Now, seven years after his death, Levin has been somewhat vindicated, as a graveyard of a group of Germans, dating back to the 1930s, with crosses bearing swasticas, has been discovered in the middle, of all places, of the Amazon forest. The findings are documented in a book by Jens Gluessing.
Apparently, one Joseph Greiner arrived in Brazil in 1935, leading what was supposed to be a scientific expedition, and proceeded to send reports of what would be like to develop German settlements in the jungle. A little over a year, though, he was dead from Malaria and the project was apparently abandoned.
Questions remain as to whether it was all part of Hitler’s plan for world domination (we know he had one), or just the adventure of an obsessed patriot.
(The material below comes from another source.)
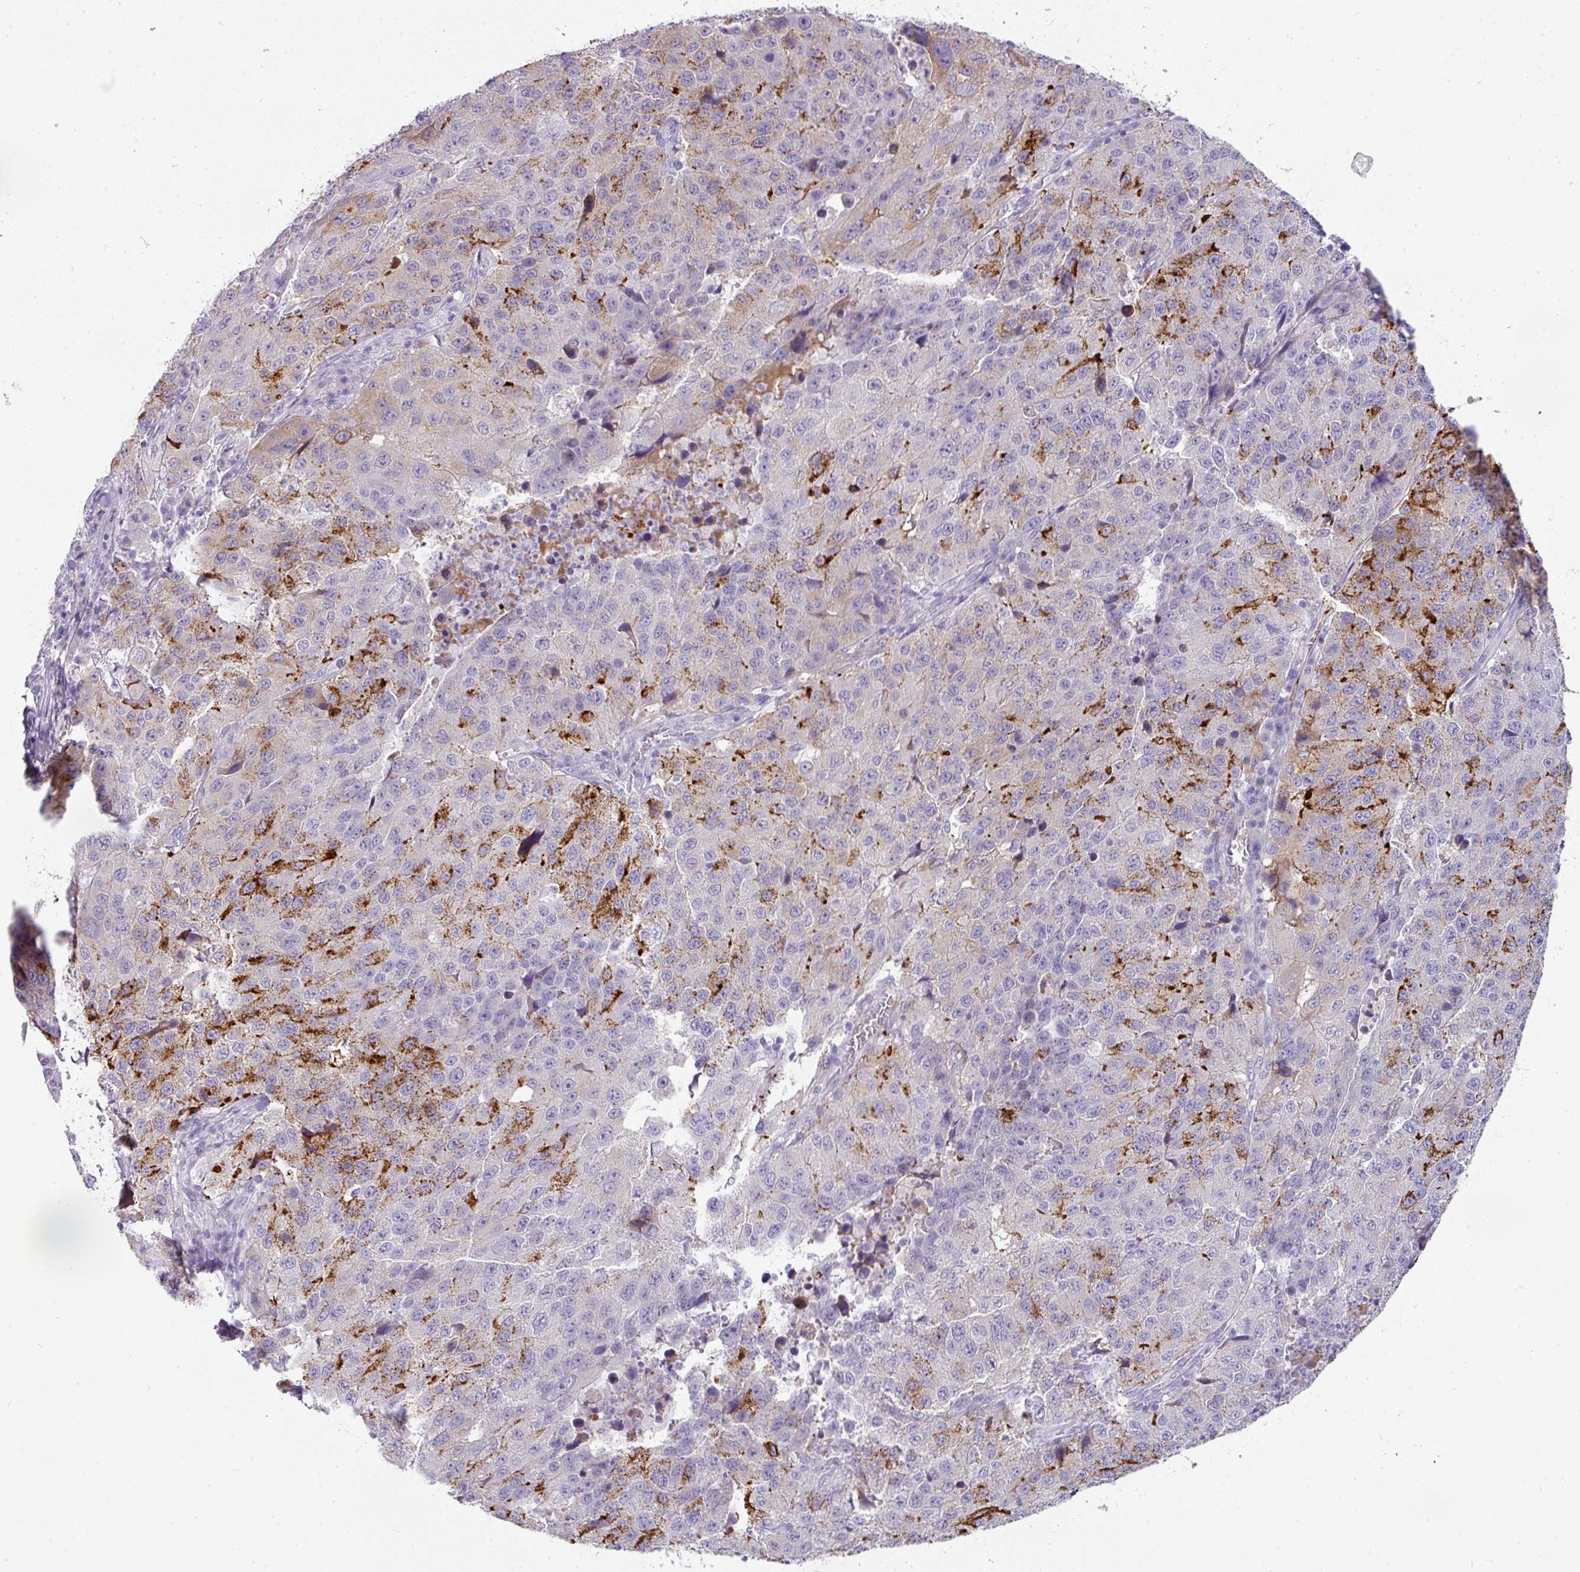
{"staining": {"intensity": "strong", "quantity": "<25%", "location": "cytoplasmic/membranous"}, "tissue": "stomach cancer", "cell_type": "Tumor cells", "image_type": "cancer", "snomed": [{"axis": "morphology", "description": "Adenocarcinoma, NOS"}, {"axis": "topography", "description": "Stomach"}], "caption": "Stomach adenocarcinoma tissue shows strong cytoplasmic/membranous positivity in approximately <25% of tumor cells, visualized by immunohistochemistry.", "gene": "FGF17", "patient": {"sex": "male", "age": 71}}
The Nazi movement was still getting started then (Hitler only became Chancellor in 1933, 81 years ago this Jan. 30), so there is indeed room for such questioning.
THE WEB OVER THE JUNGLE
It’s been a while since tribes and indigenous peoples living in the Amazon have access to the Internet, mostly via satellite and cable. In fact, in order to be effective in the fight for preservation of cultures and the land, it’s essential to most local advocates and even Indian chiefs to be in touch with ‘civilization.’
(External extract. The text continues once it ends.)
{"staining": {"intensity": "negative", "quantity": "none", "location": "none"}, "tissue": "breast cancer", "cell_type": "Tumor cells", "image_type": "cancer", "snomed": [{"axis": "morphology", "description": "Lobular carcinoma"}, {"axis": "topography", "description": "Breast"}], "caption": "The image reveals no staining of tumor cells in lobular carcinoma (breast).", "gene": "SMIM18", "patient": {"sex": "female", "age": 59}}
Now a plan that dates back at least some 10 years, of developing balloons to carry transmission devices may be closer than ever to becoming a reality. In fact, two separate technologies are aiming at providing reliable Internet service in the region: Google and a Brazilian scientific research group.
Theirs are radically different approaches and, even that Google’s the obvious edge in successfully deploying high altitude balloons throughout the region, it’s the Conectar project, led by Brazil’s National Institute for Space Research, the one with better chances to serve the local communities.
Whereas Google’s Loon project would use balloons placed at 20km of altitude, benefiting reduced areas, Conectar plans to anchor its balloons in strategic regions, so to be integrated with the specific needs for tribes, settlements and isolated towns.
The technology hasn’t yet been completely tested, and even as it’s proposed, has its share of vulnerabilities, not the smallest of them weather conditions and, naturally, funding. But it may be an idea whose time has come, as it can also imply alternative ways of communications to evade, for instance, prying eyes.
Even not being the top priority for having Internet service in the Amazon jungle, the need for secure and reliable links among local producers and their markets remains crucial. Not so much for potential Nazis, but for local producers and, most certainly, to guarantee the privacy of condom users.